Markets followed a recently familiar path last week, rising early in the week on strong economic data and hopes of a ‘no-landing’ only to fall back as the market digests the inflationary consequences, helped by cautious rhetoric from various US Federal Reserve Board members.
A ‘no-landing’ scenario is one where the US economy just keeps flying high as inflation naturally subsides, thereby easing pressure on the Fed to kill the economy with higher rates. Ironically the main threat to the ‘no-landing’ scenario is, well, ‘no-landing’. The evident capacity constraints in the US economy and the fear of sticky, persistent inflation mean that the Fed needs and wants to slow the economy, even if inflation appears to be heading in the right direction.
Even if markets went nowhere it was the Nasdaq that moved most while there was also quite a lot of dispersion amongst the US tech titans. Tesla and Apple were the biggest contributors while Microsoft was the biggest detractor.
It wasn’t that big a move for Microsoft (down 5% in the last few days) but it coincided with news that its roll-out of Sydney (AKA BingChat) has encountered similar problems to Google’s AI the week before (which also undermined the parent company’s stock performance. Microsoft is still up the year but this underlined again that the adoption of so-called ‘large language models’ might not be a straightforward process for the large incumbent tech stocks and the disruptors could yet be disrupted.
European equities proved much more resilient while Japan flat lined and Chinese stocks were on the back foot.

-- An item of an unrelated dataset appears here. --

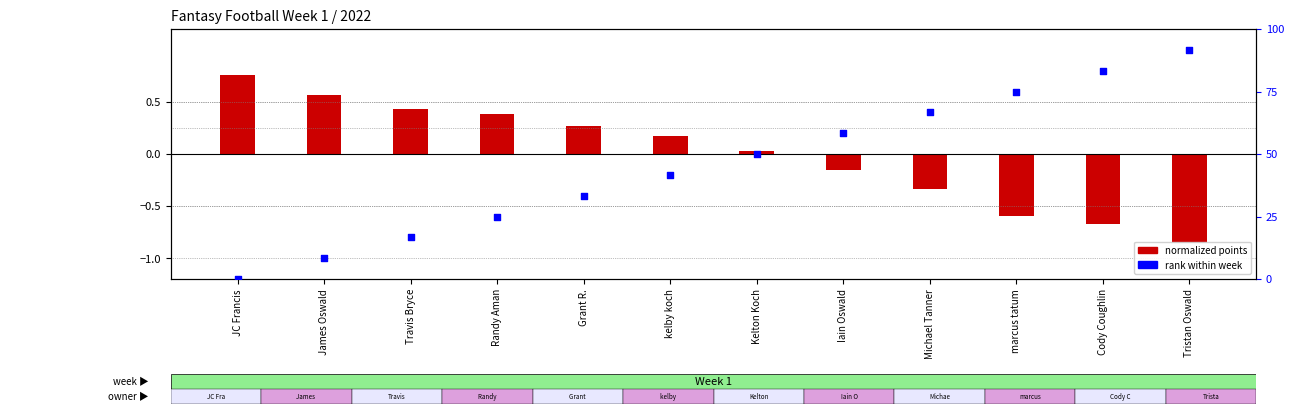

What is the total value across all series at Cody Coughlin?

82.7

The results season in the US just surpassed very weak expectations while in Europe results have shown signs of outright strength and even a nascent recovery, especially amongst the banks.

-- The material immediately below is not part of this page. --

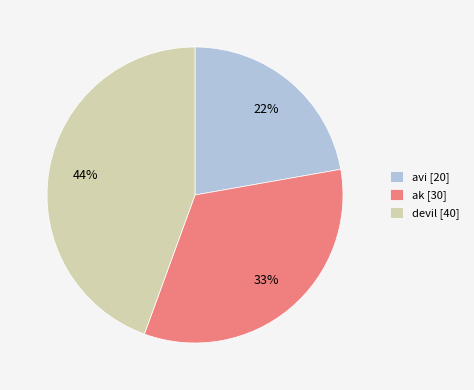

Does any single category account for the majority?

No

In Australia there was similar level of noise around inflation and dispersion between stocks, albeit with a more industrial or bricks and mortar feel and the market was the weakest performer for the second week in a row.
This was mainly driven by CBA (down 7%) and the other local banks despite CBA reporting record profits. The underlying fear is that this is perhaps as good as it gets, reflected in the banks guidance that suggested that the increase in so-called ‘net interest margins’ (the difference between what the bank pays depositors and receives form mortgagees) had peaked.
CBA also highlighted that $96bn in fixed rate mortgages would reset higher this year an perhaps reflects a broader fear in the market that this might be as good as it gets for the local economy if the RBA is forced to tighten more than expected.